- _Work to complete_:
With the pictures excluded, retype the records that follow exactly.

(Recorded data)
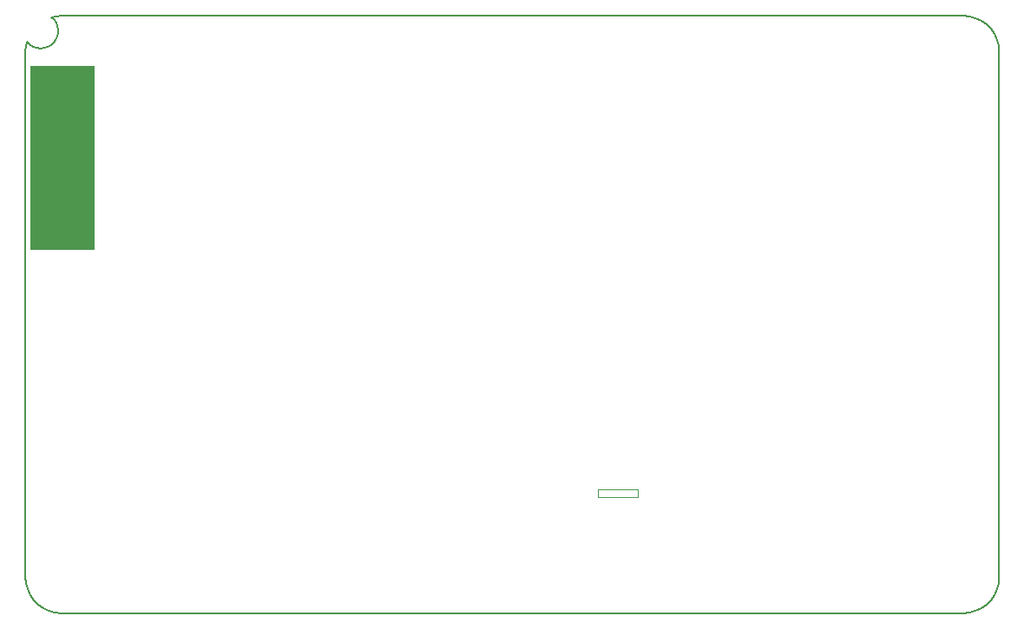
<source format=gko>
G04*
G04 #@! TF.GenerationSoftware,Altium Limited,Altium Designer,21.1.1 (26)*
G04*
G04 Layer_Color=16711935*
%FSLAX44Y44*%
%MOMM*%
G71*
G04*
G04 #@! TF.SameCoordinates,E069ABF9-E8C7-48A9-8C9A-FF8294D84A43*
G04*
G04*
G04 #@! TF.FilePolarity,Positive*
G04*
G01*
G75*
%ADD11C,0.2000*%
%ADD168C,0.1000*%
%ADD171R,6.3000X18.0000*%
D11*
X1047770Y119420D02*
Y637420D01*
X1047238Y113342D02*
X1047770Y119420D01*
X1045660Y107449D02*
X1047238Y113342D01*
X1043081Y101920D02*
X1045660Y107449D01*
X1039582Y96922D02*
X1043081Y101920D01*
X1035268Y92608D02*
X1039582Y96922D01*
X1030270Y89109D02*
X1035268Y92608D01*
X1024741Y86531D02*
X1030270Y89109D01*
X1018848Y84952D02*
X1024741Y86531D01*
X1012770Y84420D02*
X1018848Y84952D01*
X132770Y84420D02*
X1012770D01*
X126693Y84952D02*
X132770Y84420D01*
X120799Y86531D02*
X126693Y84952D01*
X115270Y89109D02*
X120799Y86531D01*
X110273Y92608D02*
X115270Y89109D01*
X105959Y96922D02*
X110273Y92608D01*
X102459Y101920D02*
X105959Y96922D01*
X99881Y107449D02*
X102459Y101920D01*
X98302Y113342D02*
X99881Y107449D01*
X97770Y119420D02*
X98302Y113342D01*
X97770Y119420D02*
Y632420D01*
X99170Y642220D01*
X101877Y639368D01*
X105168Y637215D01*
X108864Y635875D01*
X112770Y635420D01*
X116284Y635787D01*
X119645Y636872D01*
X122710Y638629D01*
X125346Y640981D01*
X127438Y643827D01*
X128898Y647044D01*
X129661Y650493D01*
X129694Y654026D01*
X128997Y657489D02*
X129694Y654026D01*
X127599Y660733D02*
X128997Y657489D01*
X125561Y663618D02*
X127599Y660733D01*
X122970Y666020D02*
X125561Y663618D01*
X122970Y666020D02*
X132770Y667420D01*
X1012770D01*
X1018982Y666864D01*
X1024997Y665215D01*
X1030623Y662524D01*
X1035683Y658877D01*
X1040015Y654391D01*
X1043482Y649206D01*
X1045974Y643489D01*
X1047411Y637420D01*
X1047770D01*
D168*
X656140Y197190D02*
X695140D01*
Y204810D01*
X656140Y197190D02*
Y204810D01*
X695140D01*
D171*
X134330Y528160D02*
D03*
D03*
M02*

</source>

- _Response for this exercise_:
<source format=gko>
G04*
G04 #@! TF.GenerationSoftware,Altium Limited,Altium Designer,21.1.1 (26)*
G04*
G04 Layer_Color=16711935*
%FSLAX44Y44*%
%MOMM*%
G71*
G04*
G04 #@! TF.SameCoordinates,E069ABF9-E8C7-48A9-8C9A-FF8294D84A43*
G04*
G04*
G04 #@! TF.FilePolarity,Positive*
G04*
G01*
G75*
%ADD11C,0.2000*%
%ADD168C,0.1000*%
%ADD171R,6.3000X18.0000*%
D11*
X1047770Y119420D02*
Y637420D01*
X1047238Y113342D02*
X1047770Y119420D01*
X1045660Y107449D02*
X1047238Y113342D01*
X1043081Y101920D02*
X1045660Y107449D01*
X1039582Y96922D02*
X1043081Y101920D01*
X1035268Y92608D02*
X1039582Y96922D01*
X1030270Y89109D02*
X1035268Y92608D01*
X1024741Y86531D02*
X1030270Y89109D01*
X1018848Y84952D02*
X1024741Y86531D01*
X1012770Y84420D02*
X1018848Y84952D01*
X132770Y84420D02*
X1012770D01*
X126693Y84952D02*
X132770Y84420D01*
X120799Y86531D02*
X126693Y84952D01*
X115270Y89109D02*
X120799Y86531D01*
X110273Y92608D02*
X115270Y89109D01*
X105959Y96922D02*
X110273Y92608D01*
X102459Y101920D02*
X105959Y96922D01*
X99881Y107449D02*
X102459Y101920D01*
X98302Y113342D02*
X99881Y107449D01*
X97770Y119420D02*
X98302Y113342D01*
X97770Y119420D02*
Y632420D01*
X99170Y642220D01*
X101877Y639368D01*
X105168Y637215D01*
X108864Y635875D01*
X112770Y635420D01*
X116284Y635787D01*
X119645Y636872D01*
X122710Y638629D01*
X125346Y640981D01*
X127438Y643827D01*
X128898Y647044D01*
X129661Y650493D01*
X129694Y654026D01*
X128997Y657489D02*
X129694Y654026D01*
X127599Y660733D02*
X128997Y657489D01*
X125561Y663618D02*
X127599Y660733D01*
X122970Y666020D02*
X125561Y663618D01*
X122970Y666020D02*
X132770Y667420D01*
X1012770D01*
X1018982Y666864D01*
X1024997Y665215D01*
X1030623Y662524D01*
X1035683Y658877D01*
X1040015Y654391D01*
X1043482Y649206D01*
X1045974Y643489D01*
X1047411Y637420D01*
X1047770D01*
D168*
X656140Y197190D02*
X695140D01*
Y204810D01*
X656140Y197190D02*
Y204810D01*
X695140D01*
D171*
X134330Y528160D02*
D03*
D03*
M02*

</source>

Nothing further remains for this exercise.